Monday, February 1, 2010

Venlafaxine, medroxyprogesterone acetate, and cyproterone acetate for Hot Flushes in Men taking GNrH analogues

An interesting phase III trial looking at options for treating hot flushes in men recieving androgren deprivation for prostate cancer. The short - all reduced hot flushes, but cyproterone and medroxyprogesterone were superior. The authors conclude that medroxyprogesterone 20mg daily is the perferred treatment, as cyproterone also has an effect on the treatment of prostate cancer and as such may confound the overall management of the prostate cancer.
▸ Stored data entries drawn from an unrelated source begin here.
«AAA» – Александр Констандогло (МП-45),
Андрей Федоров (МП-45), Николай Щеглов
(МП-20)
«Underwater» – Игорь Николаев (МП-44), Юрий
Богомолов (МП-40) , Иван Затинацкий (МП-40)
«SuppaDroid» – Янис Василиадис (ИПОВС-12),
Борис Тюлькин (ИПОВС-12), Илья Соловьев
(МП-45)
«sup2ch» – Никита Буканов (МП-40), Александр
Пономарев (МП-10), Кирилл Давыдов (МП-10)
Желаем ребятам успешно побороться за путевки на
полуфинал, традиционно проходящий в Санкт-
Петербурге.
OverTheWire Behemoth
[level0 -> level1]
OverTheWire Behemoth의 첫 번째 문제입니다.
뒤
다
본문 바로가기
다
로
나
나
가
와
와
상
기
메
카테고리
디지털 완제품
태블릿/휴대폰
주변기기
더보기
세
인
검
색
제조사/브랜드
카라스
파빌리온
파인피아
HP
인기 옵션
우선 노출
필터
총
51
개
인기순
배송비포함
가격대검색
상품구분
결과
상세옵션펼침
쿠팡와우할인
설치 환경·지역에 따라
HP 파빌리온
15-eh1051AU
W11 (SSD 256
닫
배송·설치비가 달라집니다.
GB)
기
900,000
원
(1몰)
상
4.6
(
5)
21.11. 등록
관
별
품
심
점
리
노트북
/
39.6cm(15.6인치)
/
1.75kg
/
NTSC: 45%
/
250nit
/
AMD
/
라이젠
In the US megestrol (Megace) may be preferable, but was not used in this trial as it was not available for use in France.

Link:

[Articles] Efficacy of venlafaxine, medroxyprogesterone acetate, and cyproterone acetate for the treatment of vasomotor hot flushes in men taking gonadotropin-releasing hormone analogues for prostate cancer: a double-blind, randomised trial: "Hot flushes are the most common complaints reported by men undergoing androgen suppression treatment for prostate cancer. We designed a randomised double-blind trial to compare the efficacy of three drugs, each of which has proven effective for preventing hot flushes in previous studies."